You can say Manning should handle pressure better than he did, and you'd be right. But it's the organization's job to keep the pressure off Manning, and it's painfully obvious this organization still isn't doing a good enough job of it.

"He had great pressure today," Coughlin said of Manning. "I don't think anybody's going to argue with that one, especially when they run a simple T-E up front and hit him full-steam two or three times today."

It's troubling that Jerry and Brown are playing full games at right guard and right tackle this late in the season. The Giants went into free agency and the draft with a mandate to fix the line, and part of what they claimed to do was find enough veteran depth to cover them in case of injury this year. But while Brown and Jerry are both veterans, they're cheap, Band-Aid solutions to a significant problem that can only be fixed through drafting and development. As much fun as rookie wide receiver Odell Beckham Jr. is, you can still make a convincing case that a first-round offensive lineman would have been a better choice if the Giants were really thinking long-term about their foundation.
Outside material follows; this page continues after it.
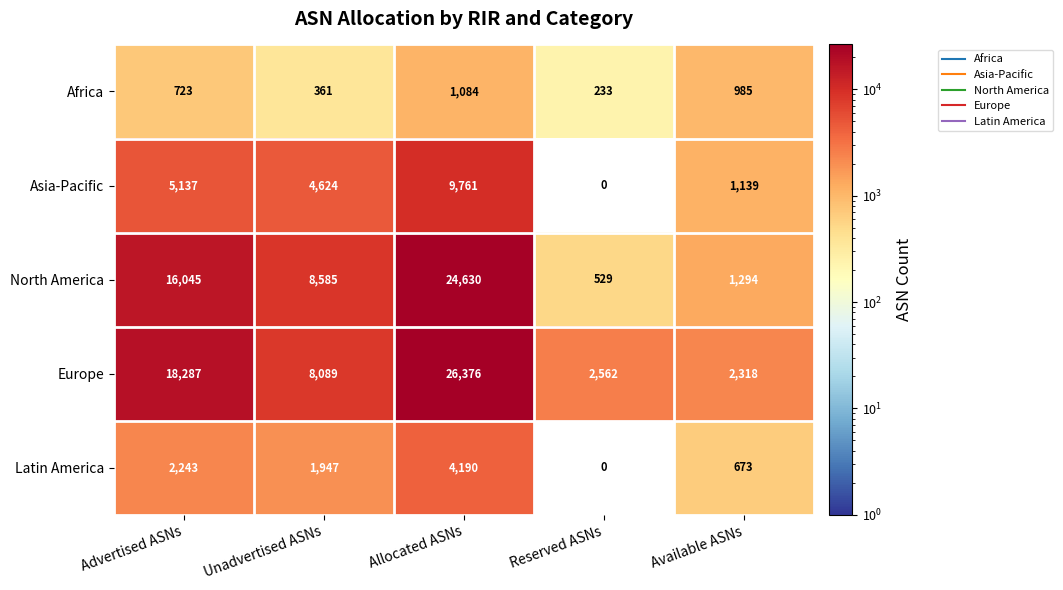

How many categories are shown in the chart?

5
They did take Weston Richburg in the second round, and he has started every game so far at left guard. They did sign free-agent guard Geoff Schwartz, who has yet to play because of a toe injury. But the fact that so many leaks still remain speaks to the severity of the problems they were confronting the past offseason. They're still in the early stages of this project. Is Pugh a long-term answer at tackle, or does he need to move to guard? Is Will Beatty really a franchise cornerstone at left tackle, or do they need to make a major investment there? Is Richburg's future at center, or is J.D. Walton a keeper?

The team coming to town next week, the Dallas Cowboys, provides a prime example of what the Giants need to do. After years of neglecting the line and paying the price with underachieving teams, the Cowboys have used their first-round pick on an offensive lineman in three of the past four years and now boast one of the best lines in the league. It's not brain surgery. Looking for cheap solutions in free agency or the middle rounds of the draft is no way to build the most important part of your offensive foundation. You have to spend -- either free-agent money or high picks or both -- to build the line you need in today's NFL.

The Giants have started to at least look like a team that gets this, as they took Pugh in the first round in 2013 and Richburg early in the second this year, but they need to keep after it. They need to make the line a high priority item on which they spend significant resources. Because whatever they end up doing with Manning, and whoever's coaching them into the future, they're not going to be able to score points reliably until they're better up front.